- _PROBLEMS TO SOLVE_:
- 1) Write out the part of the forum thread that begins at the words "No sir, we done" and stops after "pardus (Jun 5, 2014)".
- 2) Answer these questions from the forum thread.
(a) On what date did AWP post?
(b) According to pardus, what did the guy shooting fail to do when he transitioned?
(c) Which word does Diamondback 2/2 place in quotation marks?

- _QUOTED PASSAGE_:
Honestly, I can't. However, if he was to get one...he certainly earned it.  

Survival of the fittest -- dumbest -- is still alive and well.


----------



## policemedic (Jun 5, 2014)

That's how we roll at my shop. You guys are just risk averse pussies.


----------



## Diamondback 2/2 (Jun 5, 2014)

"Hostage" what hostage? He was in on it sir...

Or

No sir, we done this hundreds of times. Its perfectly safe and if Joe Bob would've  stopped f'ing moving he would still be here today...:whistling:


----------



## pardus (Jun 5, 2014)

That is fucking retarded. On top of that, the guy shooting didn't raise the barrel at all when he transitioned after all his big talk.


----------



## AWP (Jun 6, 2014)

Not too shabby. Keep up the good work.
Regards,
James "Parking Brake" Yeager


----------



## usmcvet (Jul 27, 2014)

- _DATASET ENTRIES_:

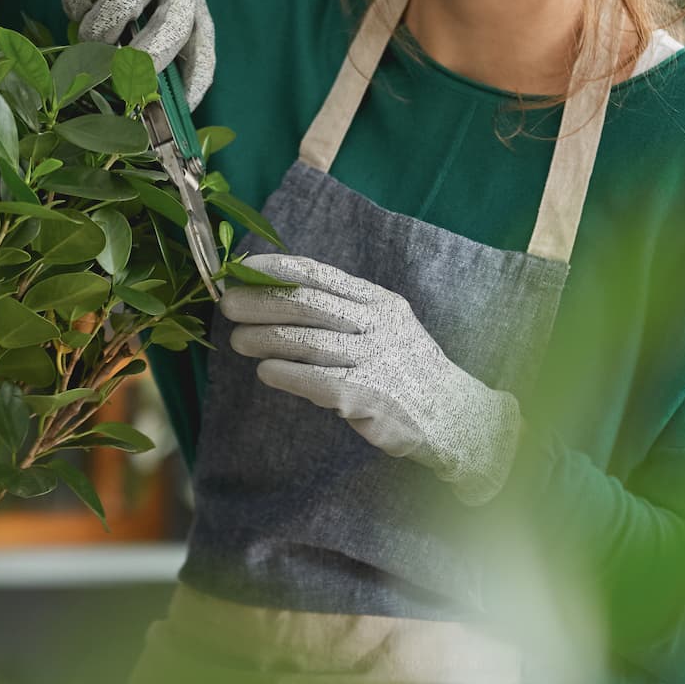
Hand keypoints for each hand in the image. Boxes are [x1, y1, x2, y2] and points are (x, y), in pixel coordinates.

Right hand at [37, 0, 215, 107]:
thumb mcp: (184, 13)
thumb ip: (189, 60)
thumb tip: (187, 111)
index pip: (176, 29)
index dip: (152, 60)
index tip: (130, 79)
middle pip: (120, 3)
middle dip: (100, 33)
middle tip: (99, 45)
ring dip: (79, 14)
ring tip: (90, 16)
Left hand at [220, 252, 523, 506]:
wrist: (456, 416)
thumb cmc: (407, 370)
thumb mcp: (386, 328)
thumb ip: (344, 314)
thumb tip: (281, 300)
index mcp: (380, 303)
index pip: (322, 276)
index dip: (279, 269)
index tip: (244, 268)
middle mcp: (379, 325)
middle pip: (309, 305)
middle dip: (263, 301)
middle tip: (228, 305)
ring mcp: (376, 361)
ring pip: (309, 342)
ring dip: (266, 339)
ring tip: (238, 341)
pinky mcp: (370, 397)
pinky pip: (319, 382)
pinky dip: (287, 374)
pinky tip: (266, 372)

* * *

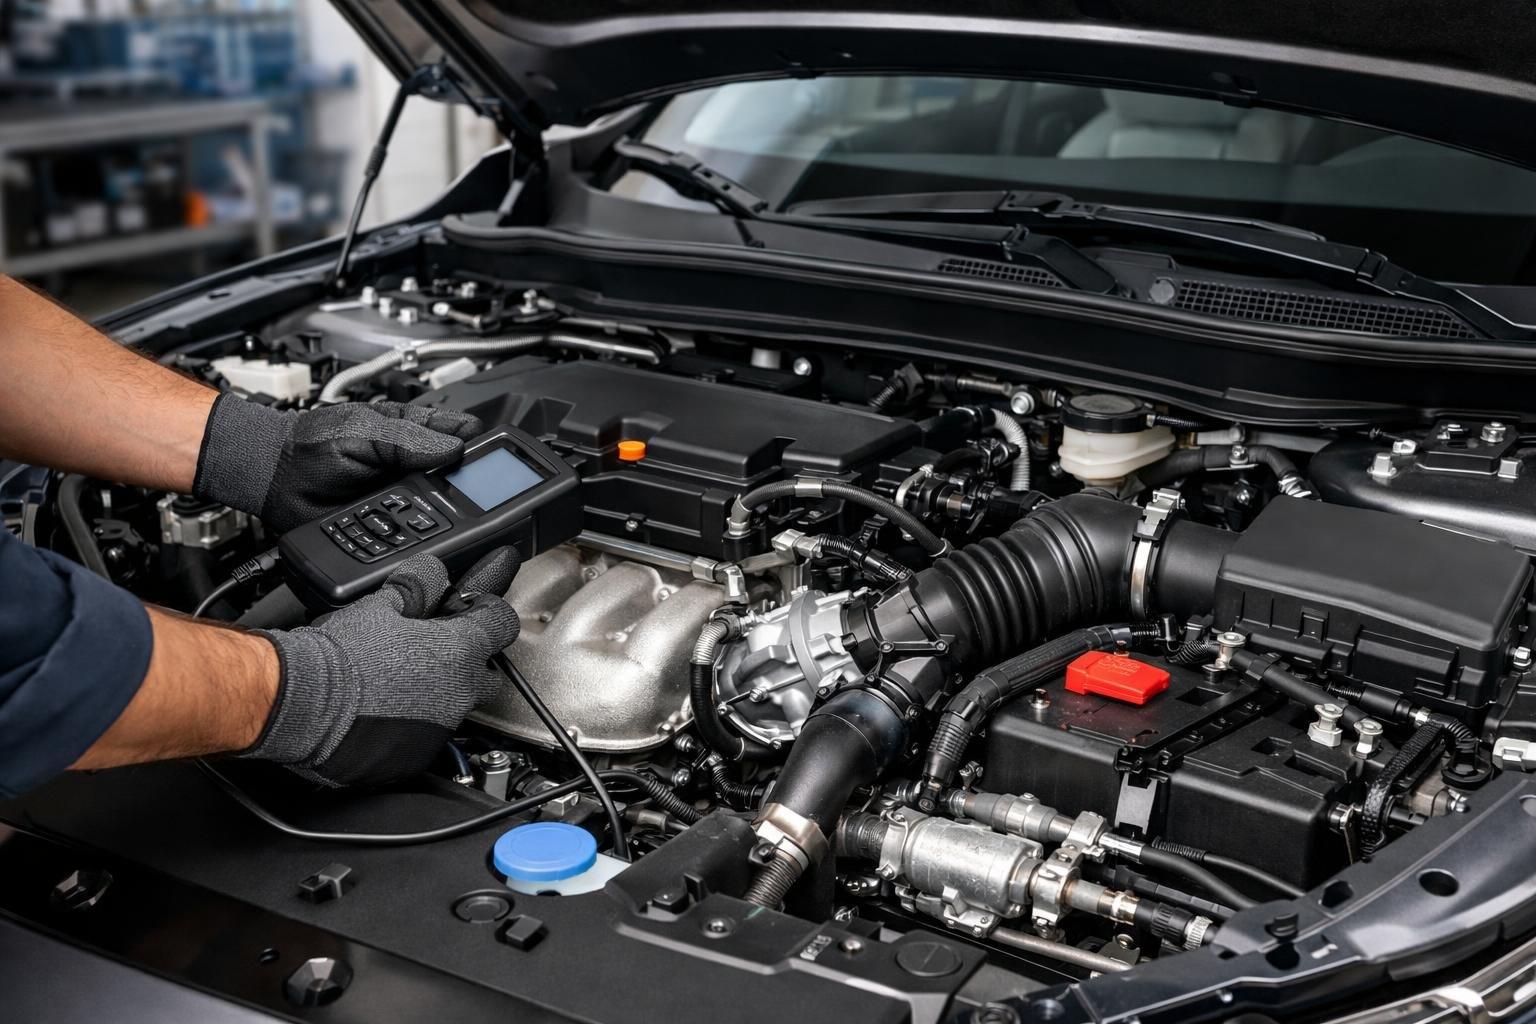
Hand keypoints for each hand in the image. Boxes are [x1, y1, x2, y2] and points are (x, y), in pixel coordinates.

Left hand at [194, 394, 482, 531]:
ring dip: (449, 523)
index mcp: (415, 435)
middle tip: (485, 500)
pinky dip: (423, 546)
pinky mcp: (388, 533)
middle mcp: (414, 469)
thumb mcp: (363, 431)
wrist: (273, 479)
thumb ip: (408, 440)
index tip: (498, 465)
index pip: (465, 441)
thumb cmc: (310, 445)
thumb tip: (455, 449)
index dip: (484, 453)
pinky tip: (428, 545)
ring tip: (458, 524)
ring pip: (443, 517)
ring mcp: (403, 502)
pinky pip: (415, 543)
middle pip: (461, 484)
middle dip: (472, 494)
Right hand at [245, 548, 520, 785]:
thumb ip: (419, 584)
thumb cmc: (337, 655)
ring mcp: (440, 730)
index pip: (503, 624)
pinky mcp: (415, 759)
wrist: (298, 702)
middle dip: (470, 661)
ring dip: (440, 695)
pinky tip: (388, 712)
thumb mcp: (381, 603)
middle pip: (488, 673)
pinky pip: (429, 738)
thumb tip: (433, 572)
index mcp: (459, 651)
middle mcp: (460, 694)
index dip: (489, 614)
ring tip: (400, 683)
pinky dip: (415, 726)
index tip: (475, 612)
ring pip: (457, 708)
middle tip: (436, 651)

- _PER-TASK ANSWERS_:
- 1)
No sir, we done this hundreds of times. Its perfectly safe and if Joe Bob would've  stopped f'ing moving he would still be here today...:whistling:


----------



## pardus (Jun 5, 2014)

- 2)
(a) Jun 6, 2014
(b) He didn't raise the barrel at all.
(c) "Hostage"